I started flying contests in a clipped wing CUB I had restored and later moved up in horsepower to a Pitts. At a contest in Waco, Texas I watched a group of glider pilots compete. Wow, how cool is this and I started flying aerobatic gliders. I made the USA Glider Aerobatic Team and competed in the World Contest in Spain. I have fond memories of those times.
Ron Schreck and Debby Rihn Harvey spoke of this in their Bio's last year and I hear the same thing from many of the pilots who have competed for many years and that is......."what happened to the fun times that we used to have at contests?" I believe that we can return to those times with your input and suggestions.
Also, we need to pass on to our members how important it is to become mentors to the younger pilots and members during their journey in our sport. Ron mentioned one out of three first-time competitors never return to fly another contest....that is our fault and not good.
There are presently 4035 members in the lAC and only about 12% of those members are pilots who compete in contests. What a surprise to me! It means we need to be respectful and attentive to the other 88% of our member's needs, interests and experiences in the lAC.

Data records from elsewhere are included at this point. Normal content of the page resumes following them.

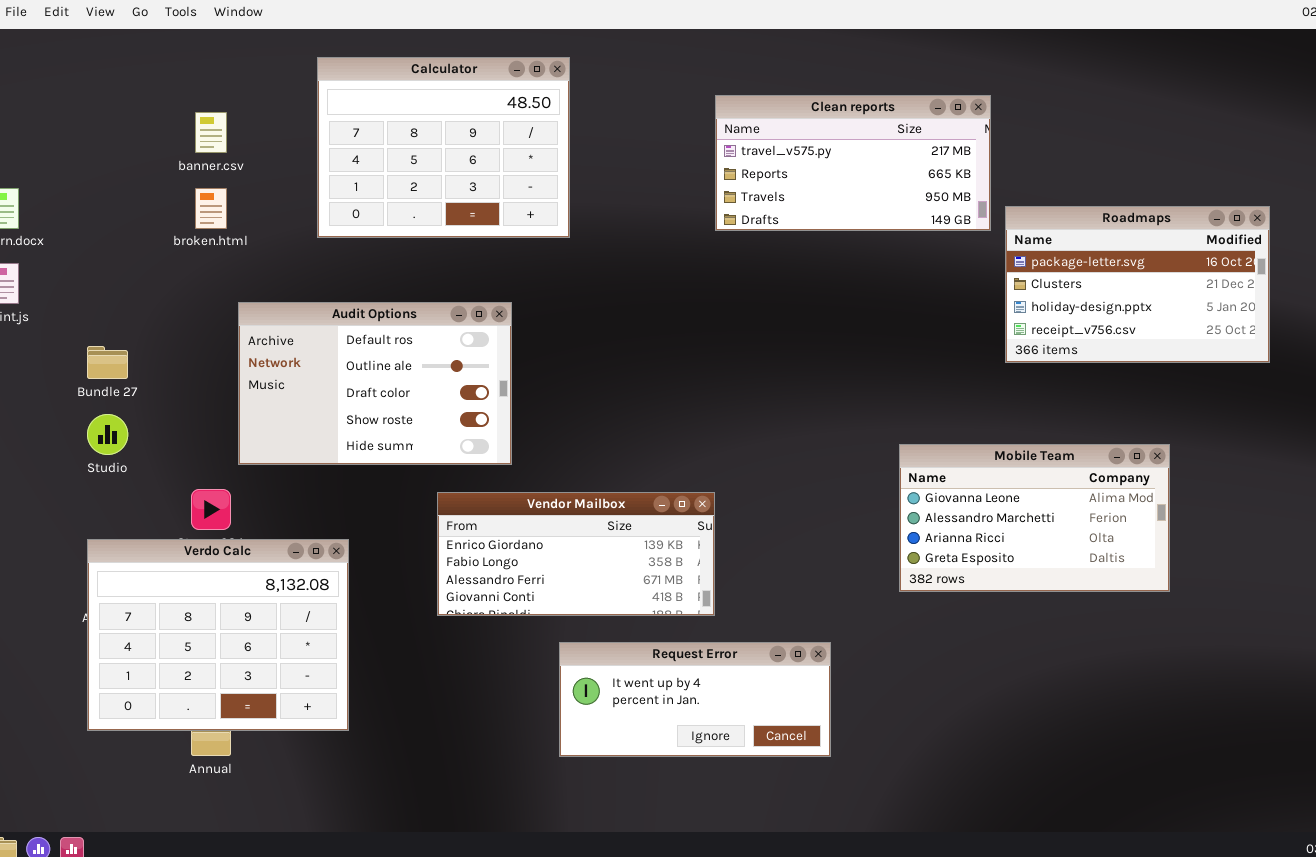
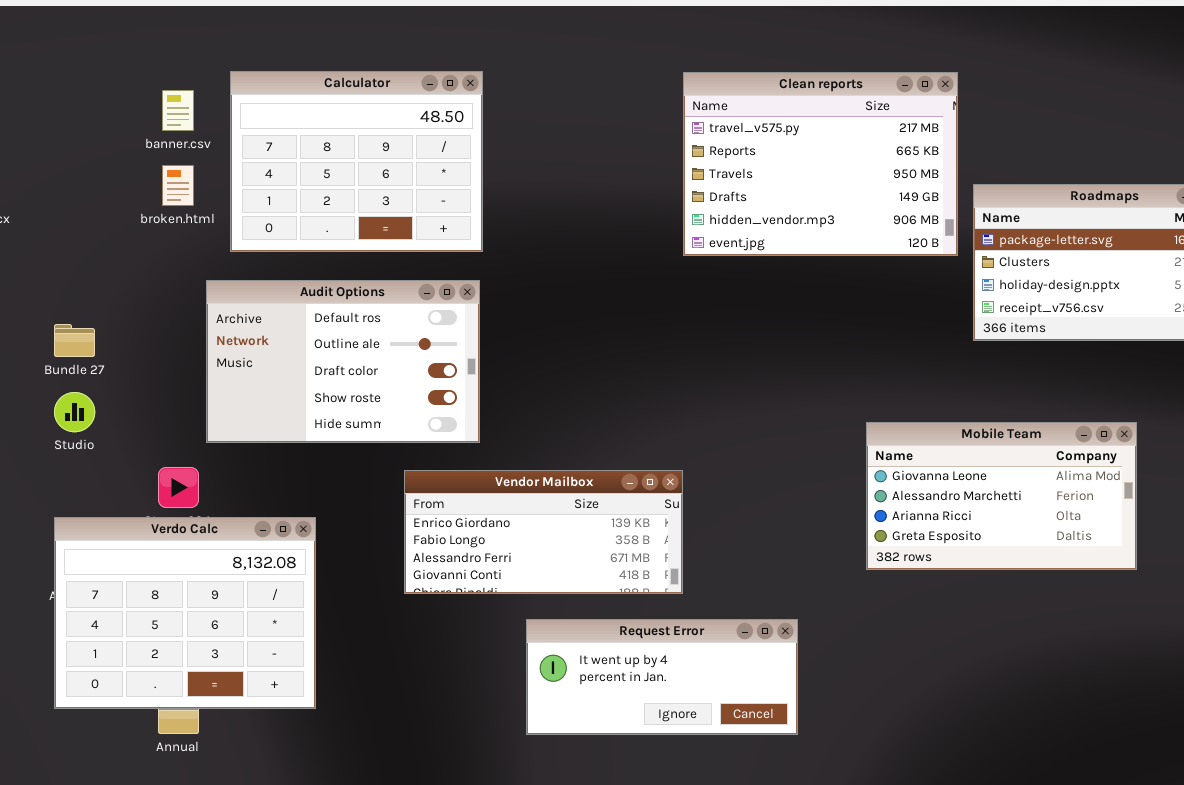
Calculator: [317,57,570,238] -> [230,71,483,252], moved
Clean reports: [715,95,991,231] -> [683,72,958,256], resized

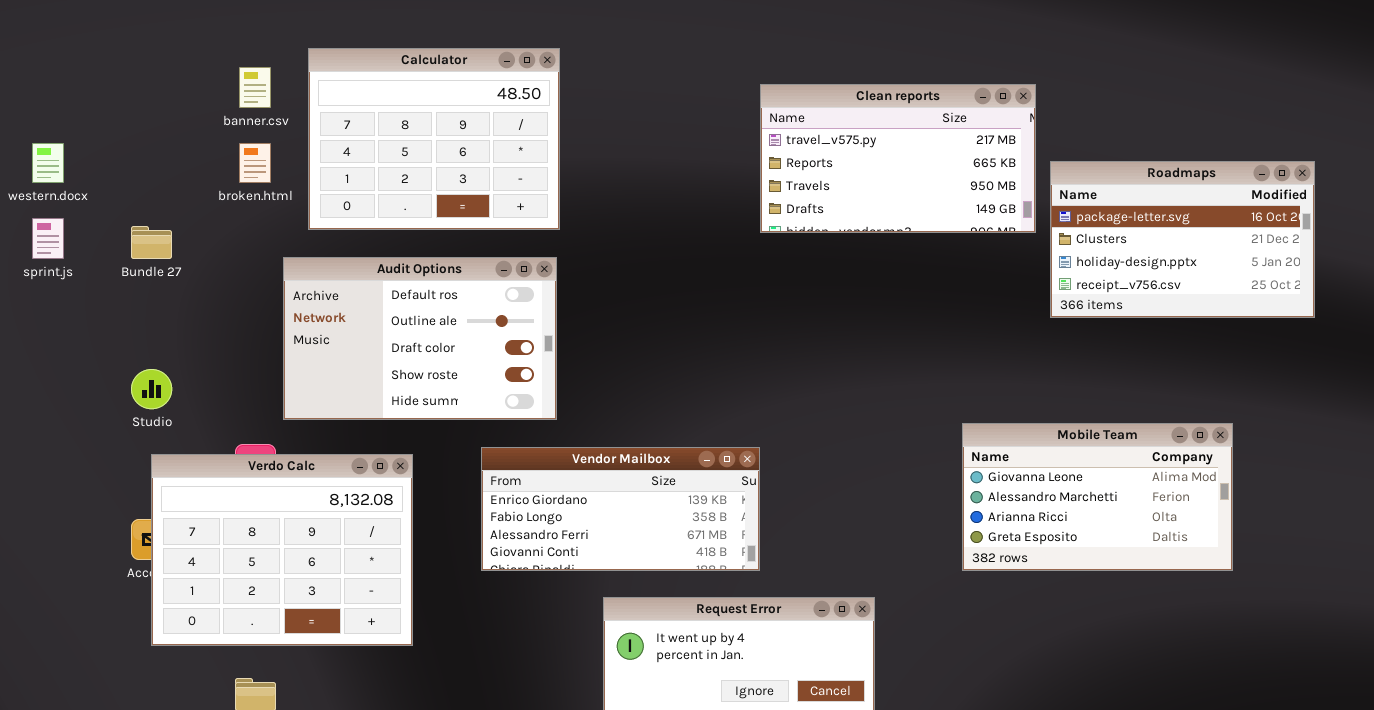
Clean reports: [683,72,958,256] -> [760,84,1036,233], resized
Bundle 27: [54,324,95,357] -> [131,226,172,259], moved
Mobile Team: [866,422,1137,570] -> [962,423,1233,571], moved
Verdo Calc: [54,517,316,709] -> [151,454,413,646], moved

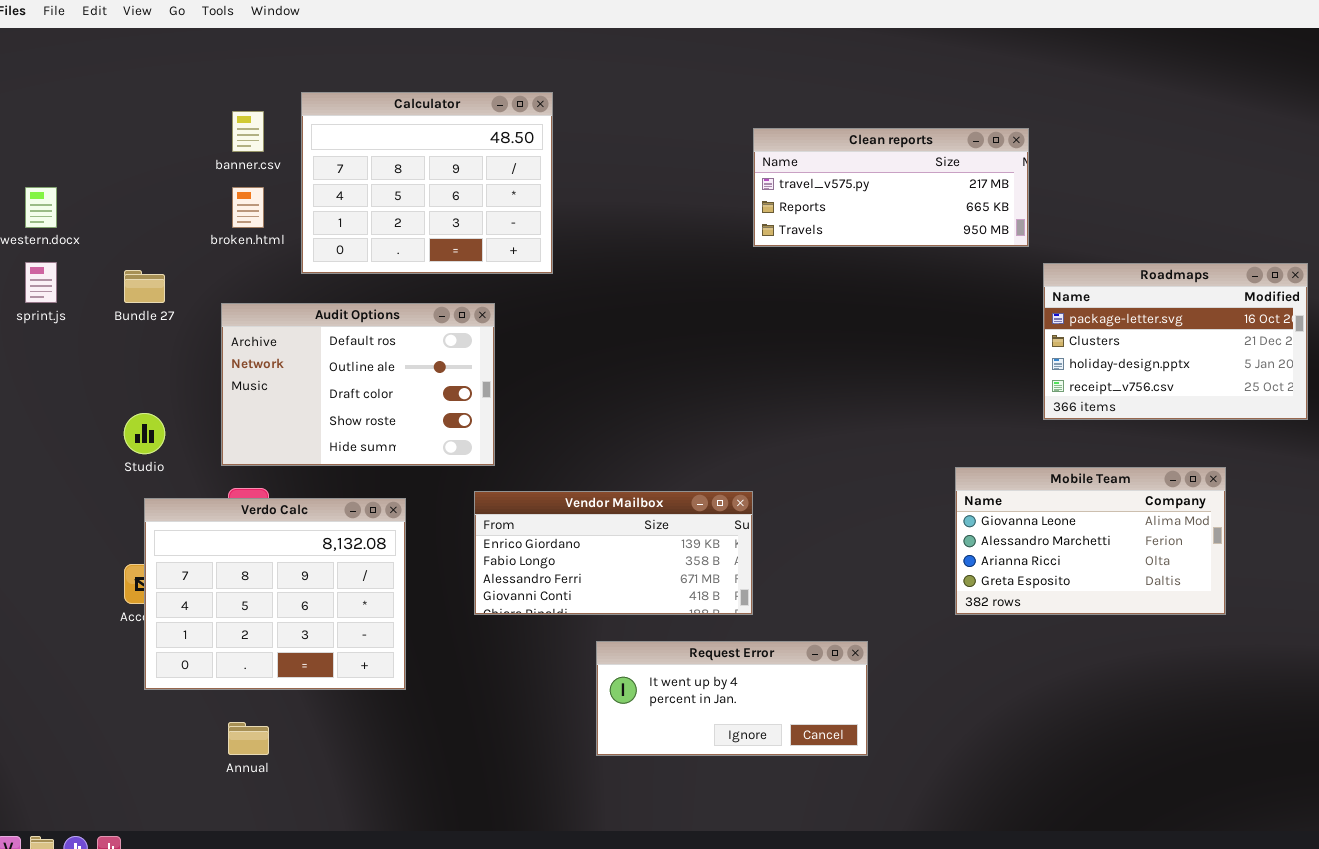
Clean reports: [760,84,1036,233] -> [753,128,1029,247], resized
Roadmaps: [1050,161,1315,318] -> [1043,263,1308,420], moved
Audit Options: [283,257,557,420] -> [221,303,495,466], moved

We are very fortunate to be in a sport that encourages each of us to help each other even those who are in direct competition. We are lucky there are so many mentors in our sport who we can turn to for advice and help. I have certainly taken full advantage of this over the years and have made long lasting friendships.
We have an outstanding Board and I only hope that I can contribute to it. Thanks for your time, Tom Rhodes, President of Chapter 24 and a candidate for your Board.

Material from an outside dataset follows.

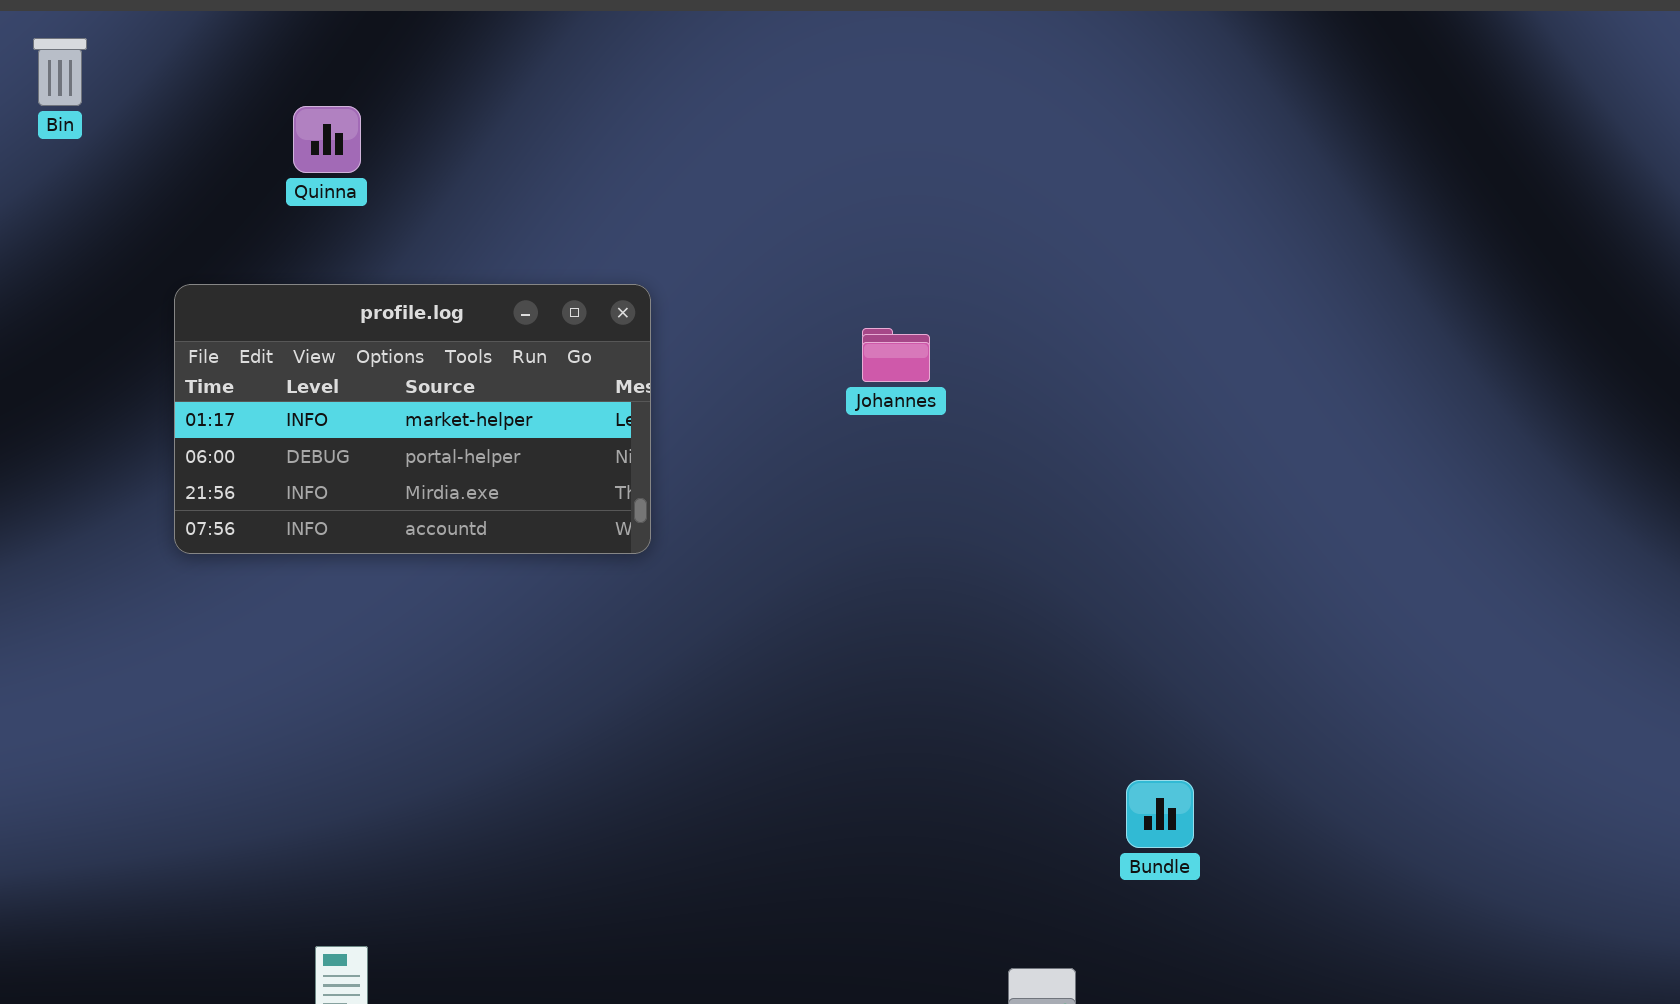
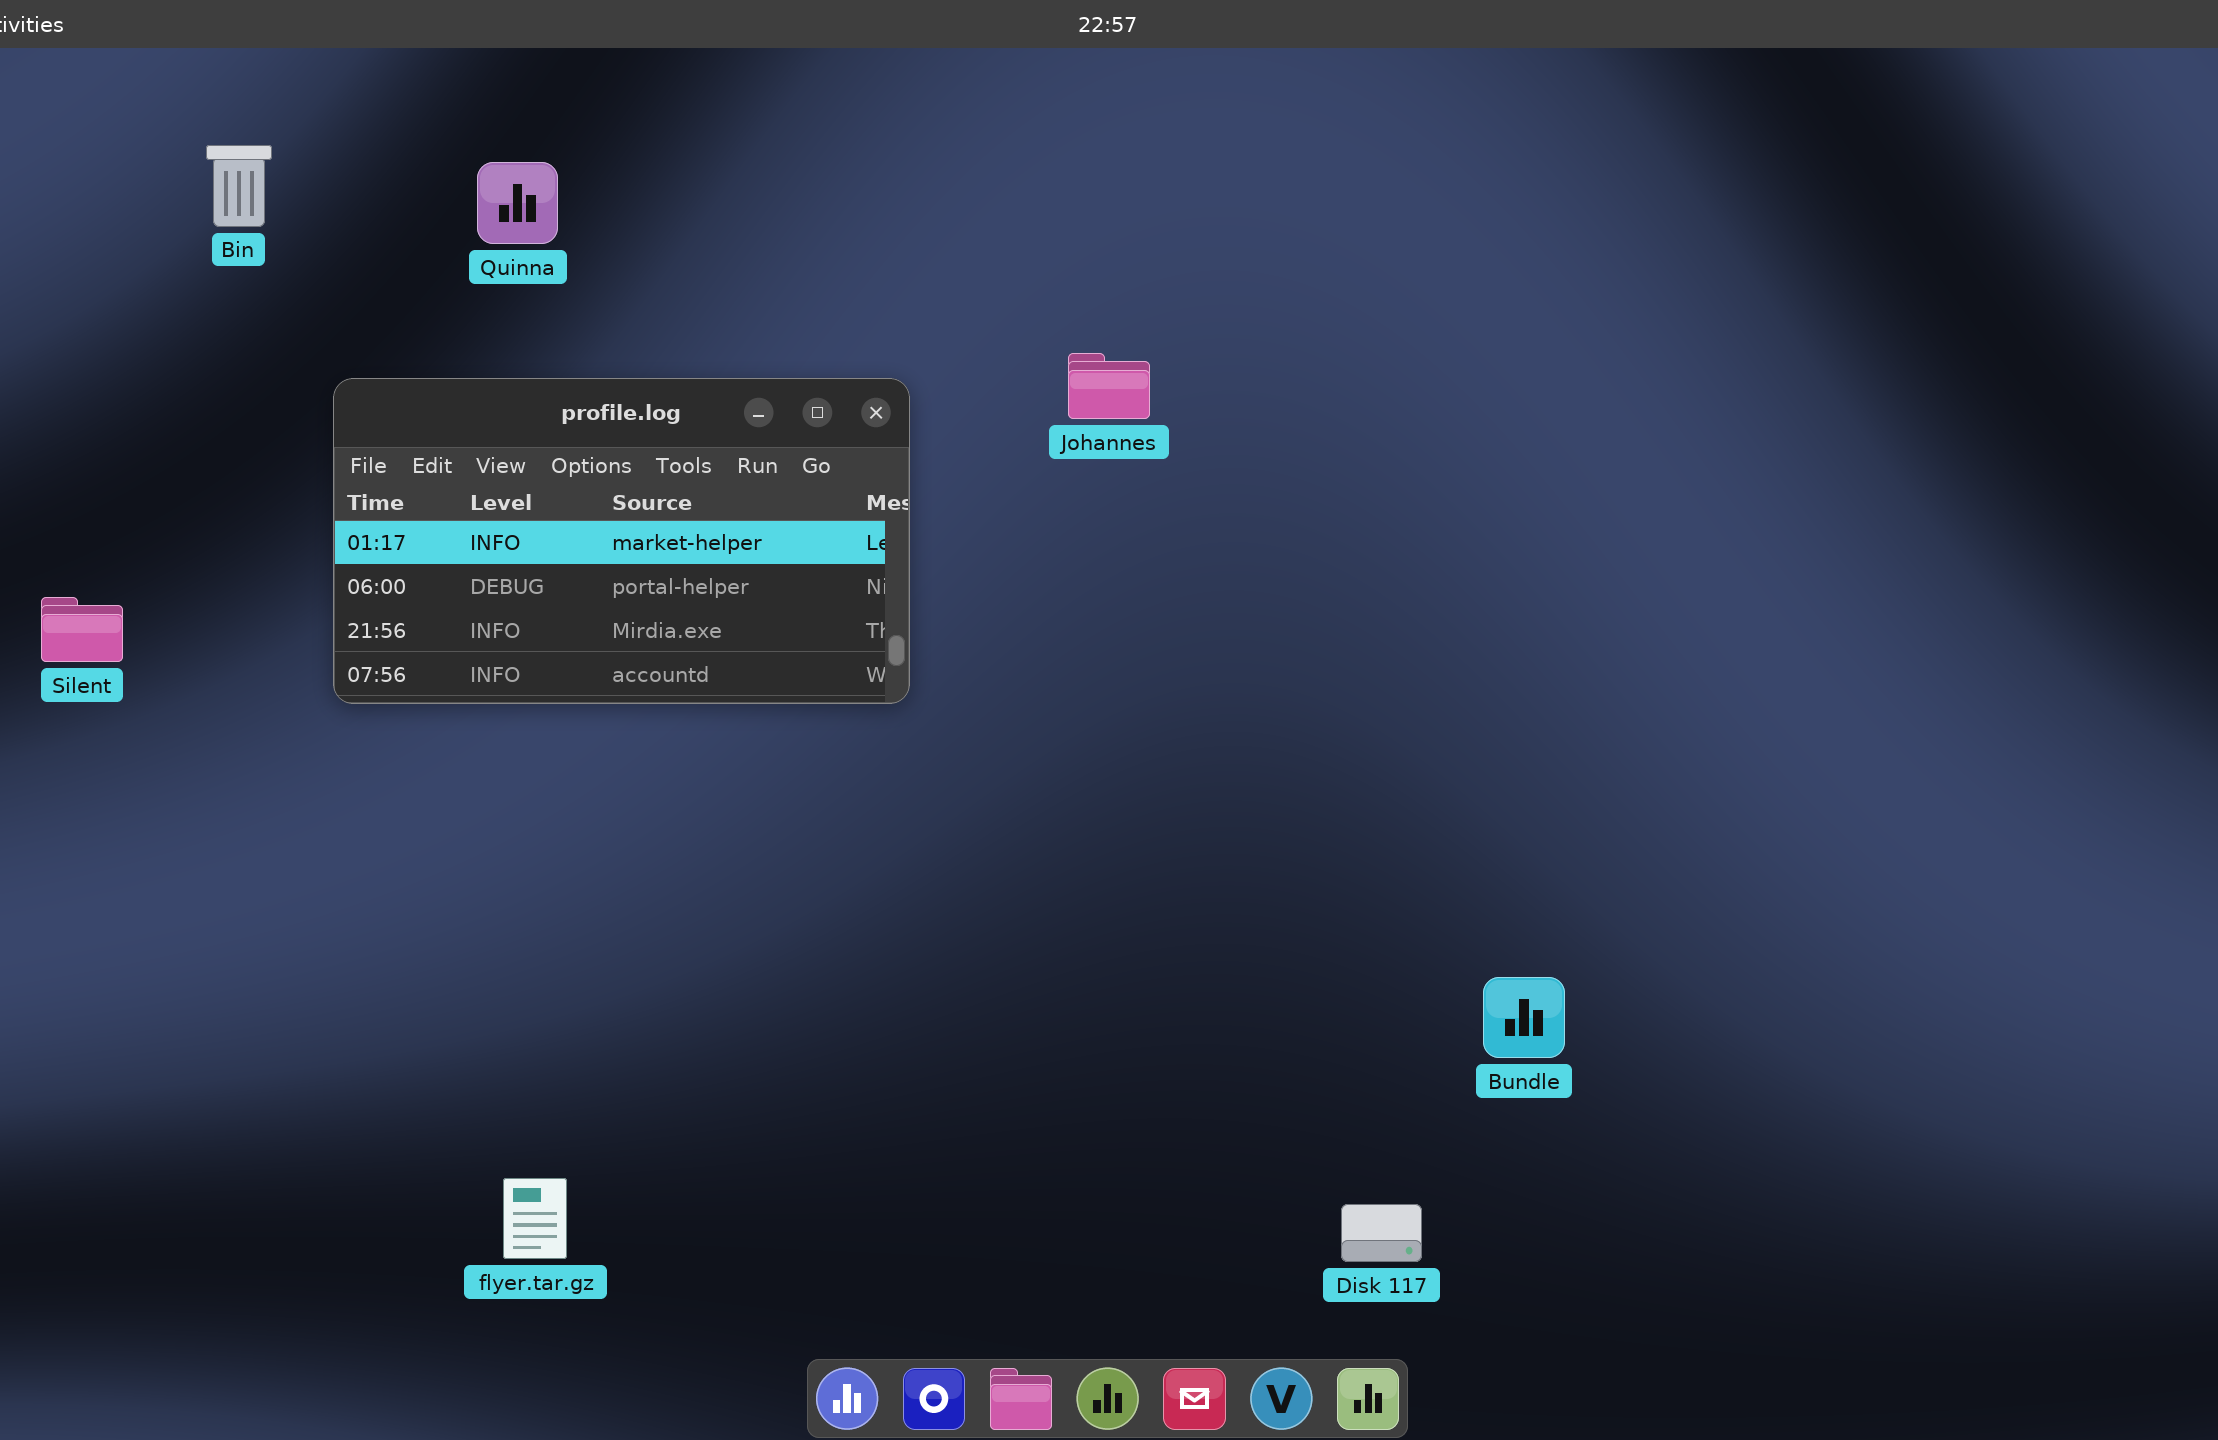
Bin: [33,38,87,106] -> [206,145,272,227], moved
Johannes: [862,328,930,382] -> [1068,353,1150,419], moved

I’m not a typical Director, in that I’m not a pilot. I am an active volunteer, have served as Judge or Chief Judge at 55 contests across the US, and have been Assistant US Judge at four World Championships. I have also been Chief Judge at the US Nationals three times and am looking forward to being the Intermediate Chief Judge this year at the new venue in Salina. Last year I had the opportunity to judge at the British Nationals, and this summer I am honored to be judging at the European Advanced Championship in Poland.
As a Director, I serve on the Policy and Procedures Working Group and the Rule Book Task Force. I am also the new Chapter Relations Chair. I enjoyed meeting many of you last summer at AirVenture – and I’ll be attending again this year. Looking forward to seeing you there.
On the local level, I have been the President of Washington State’s IAC Chapter 67 for over five years. We are an active chapter that hosts two contests and two Acro Camps, plus several practice days each year in Ephrata, Washington, as well as teaming up with Aerobatics Canada Chapter 7 from Alberta to host the Can-Am Championship in Cut Bank, Montana. We also represent the IAC in the Northwest by having a presence at the Arlington Fly-In each year.
If re-elected to the Board of Directors I will continue to be an advocate for volunteers. We know that contests don’t happen without volunteers. Whether you are a Chief Judge or someone who runs into town to pick up lunches and bottles of water, all volunteers are important and should be valued. I continue to stand for all those significant others and spouses who support their pilots by volunteering.